Too many Americans are out of work or need better-paying jobs. While Congress and the president have been distracted on other issues, our nation's unemployment remains too high and prospects for recovery too dim. We must return to a real jobs agenda that neither raises taxes nor kills existing jobs.
When the administration or its supporters do mention jobs, it is usually sheep's clothing hiding a wolf. I am talking about cap-and-trade bill proponents trying to hide the pain of their proposals behind a green jobs curtain. But the American people are duly skeptical of the potential for green jobs to overcome the burden of new energy taxes or the existing jobs that will be lost.
This Congress, the Senate created a subcommittee focusing exclusively on green jobs and the new economy, on which I am ranking member. In closely examining green jobs and programs that subsidize them, I found that some green jobs, such as wind and solar, require heavy taxpayer subsidies to create. Green jobs often offer sub-par wages to workers. Paying for green jobs subsidies with revenue from cap-and-trade taxes will kill existing jobs. Adding insult to injury, most of the good, new manufacturing green jobs are actually going overseas to cheaper manufacturing countries such as China and India.
A report I issued last spring, "Yellow Light on Green Jobs," reviewed findings of green jobs, labor and environmental groups themselves. A coalition including the Sierra Club, International Brotherhood of Teamsters and the Service Employees International Union found that state and local taxpayer subsidies of tens of millions of dollars often produced only a few hundred jobs.
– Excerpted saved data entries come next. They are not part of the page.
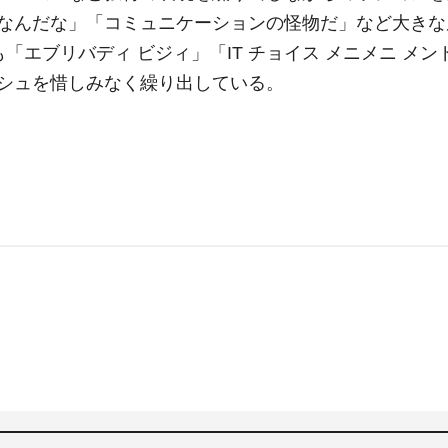
なんだな」「コミュニケーションの怪物だ」など大きな
エブリバディ ビジィ」「IT チョイス メニメニ メン
シュを惜しみなく繰り出している。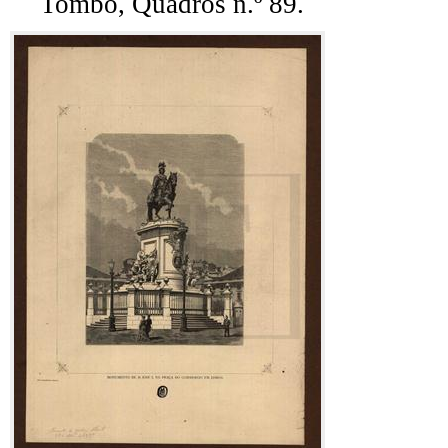
Tombo, Quadros n.º 89.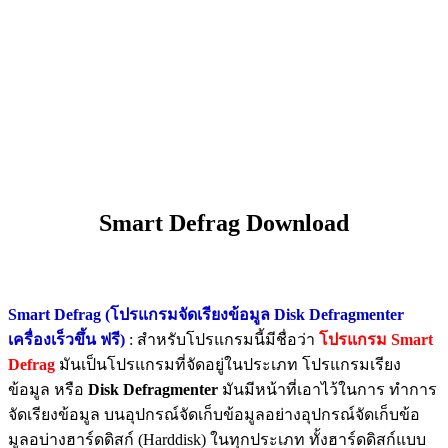
Smart Defrag Download
Smart Defrag (โปรแกรมจัดเรียงข้อมูล Disk Defragmenter
เครื่องเร็วขึ้น ฟรี)
: สำหรับโปรแกรมนี้มีชื่อว่า
โปรแกรม Smart
Defrag
มันเป็นโปรแกรมที่จัดอยู่ในประเภท โปรแกรมเรียง
ข้อมูล หรือ
Disk Defragmenter
มันมีหน้าที่เอาไว้ในการ ทำการ
จัดเรียงข้อมูล บนอุปกรณ์จัดเก็บข้อมูลอย่างอุปกรณ์จัดเก็บข้อ
มูลอบ่างฮาร์ดดิสก์ (Harddisk) ในทุกประเภท ทั้งฮาร์ดดิสก์แบบ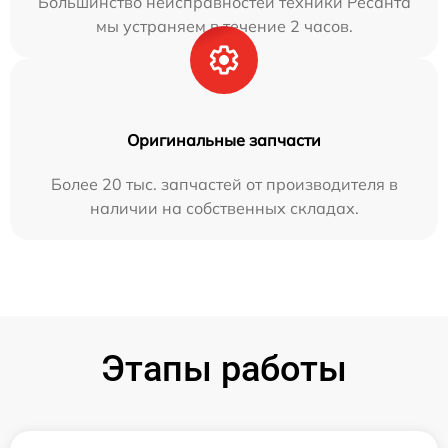
Большинство неисправностей техники Ресанта
мы устраняем в течение 2 часов.
Оригинальные запчасти
Более 20 тыс. запчастей от производителя в
наличии на собственных складах.
Этапы работы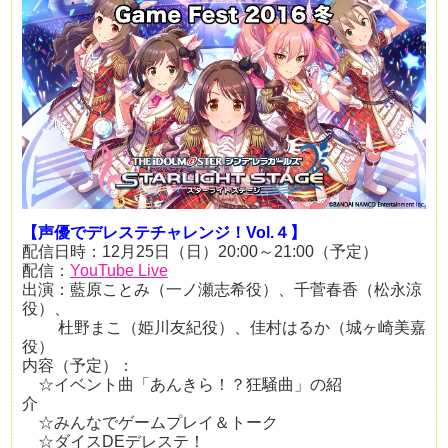
【声優でデレステチャレンジ！Vol.４】
配信日時：12月25日（日）20:00～21:00（予定）
配信：
YouTube Live
出演：藍原ことみ（一ノ瀬志希役）、千菅春香（松永涼
役）、
杜野まこ（姫川友紀役）、佳村はるか（城ヶ崎美嘉
役）
内容（予定）：
☆イベント曲「あんきら！？狂騒曲」の紹
介
☆みんなでゲームプレイ＆トーク
☆ダイスDEデレステ！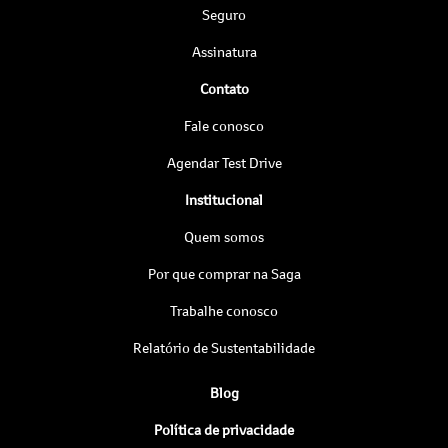
Seguro
Assinatura
Contato
Fale conosco
Agendar Test Drive
Institucional
Quem somos
Por que comprar na Saga
Trabalhe conosco
Relatório de Sustentabilidade
Blog
Política de privacidade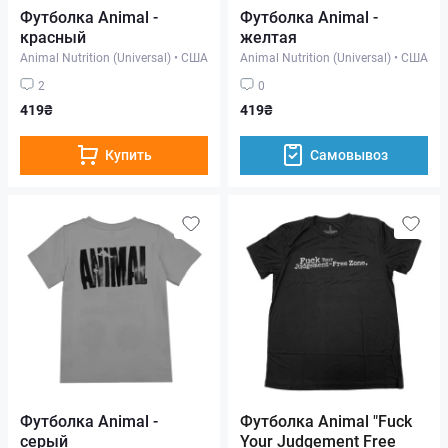
Футболка Animal -
Футболка Animal -
красный
желтая
Animal Nutrition (Universal)
•
США
Animal Nutrition (Universal)
•
США
2
0
419₴
419₴
Купить
Самовывоз
Футболка Animal -
Футболка Animal "Fuck
серый
Your Judgement Free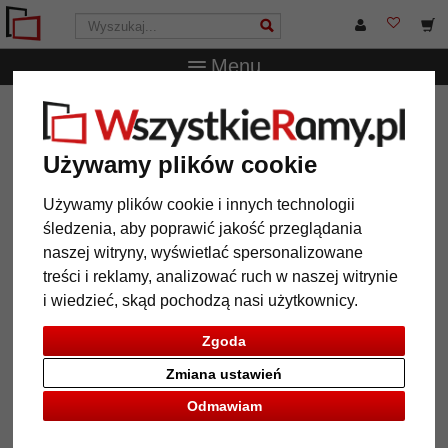
Menu
WszystkieRamy.pl
Wielkość ramy
Wszystkie formaty
Ramka z drewna do zdjęć Mercator pozioma
Używamy plików cookie
Ramka z drewna do zdjęć
Mercator pozioma
Używamy plików cookie i innych technologii
śledzenia, aby poprawić jakość przeglądania
naszej witryny, wyświetlać spersonalizowane
treści i reklamy, analizować ruch w naszej witrynie
i wiedzieć, skąd pochodzą nasi użytkownicy.
Zgoda
Zmiana ustawień
Odmawiam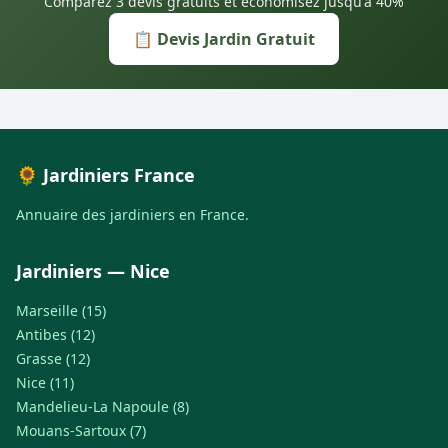
Comparez 3 devis gratuits et économisez jusqu'à 40%
📋 Devis Jardin Gratuit
🌻 Jardiniers France
Annuaire des jardiniers en France.
Jardiniers — Nice
Marseille (15)
Antibes (12)
Grasse (12)
Nice (11)
Mandelieu-La Napoule (8)
Mouans-Sartoux (7)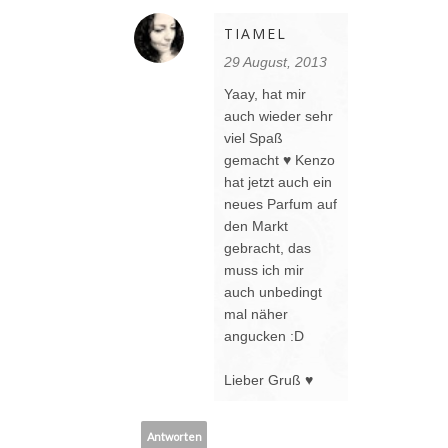
TIAMEL
29 August, 2013
Yaay, hat mir
auch wieder sehr
viel Spaß
gemacht ♥ Kenzo
hat jetzt auch ein
neues Parfum auf
den Markt
gebracht, das
muss ich mir
auch unbedingt
mal näher
angucken :D
Lieber Gruß ♥
Antworten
Taxpayer subsidies worked out to $100,000 or more for each green job created. They were also critical of the quality of many of the subsidized green jobs. They found that many green jobs, whether in a wind turbine plant in Ohio or a solar plant in Portland, paid only $13 an hour, much less than needed to support a middle-income family.
Even subpar wages are too much for some renewable manufacturers. Solar companies that testified before our green jobs subcommittee this year are building all their new manufacturing plants overseas in Malaysia and China. No wonder, since the average Chinese engineer makes $7,100 per year and the average Chinese manufacturing worker earns $4,000 per year. For those green jobs advocates who say we should be more like China in renewable energy manufacturing, I don't think the American people should accept wages less than $10,000.
Others, including the president, say we should be more like Europe and follow their green jobs and renewable energy lead. They cite Germany as a success story we should mimic. It is true that we could greatly expand the number of solar panels across America, but then we would also need German electricity bills, which are triple what Americans pay in order to subsidize expensive solar power.
I do believe there is a federal government role in spurring the creation and widespread adoption of affordable clean energy technology. I have voted for renewable energy tax provisions, but if wind and solar are ever to gain widespread use, they must get their costs down below the exorbitant $20-plus per megawatt hour generated federal taxpayer subsidy, now paid to the producing companies. The federal government with my support is also active in developing, deploying and subsidizing initial market entry of biofuels technology, clean coal technology and our next generation of nuclear technology. Each of these technology sources will produce the clean, domestic energy the American people need and create massive numbers of new jobs at the same time.
What we should not do is intentionally kill jobs as part of our effort to create new jobs elsewhere. Cap-and-trade legislation proponents are willing to kill millions of existing American jobs in order to create new jobs. They want the American people to suffer with higher priced energy — "putting a price on carbon" is their euphemism — so that the American people will use less traditional energy. Green jobs activists then want to divert climate tax revenues to fund their green jobs subsidies.
Unfortunately, that will also kill jobs in energy-intensive manufacturing sectors such as steel, cement, fertilizer, plastics, chemicals, glass and auto assembly. Communities across the manufacturing- and coal-dependent Midwest will suffer. Adding insult to injury, as blue-collar workers are fired from their traditional jobs in states such as Michigan and Missouri, they will pay new climate taxes to subsidize the creation of green jobs in China. That is not the jobs agenda America wants or needs.
Sen. Kit Bond is a Republican from Missouri.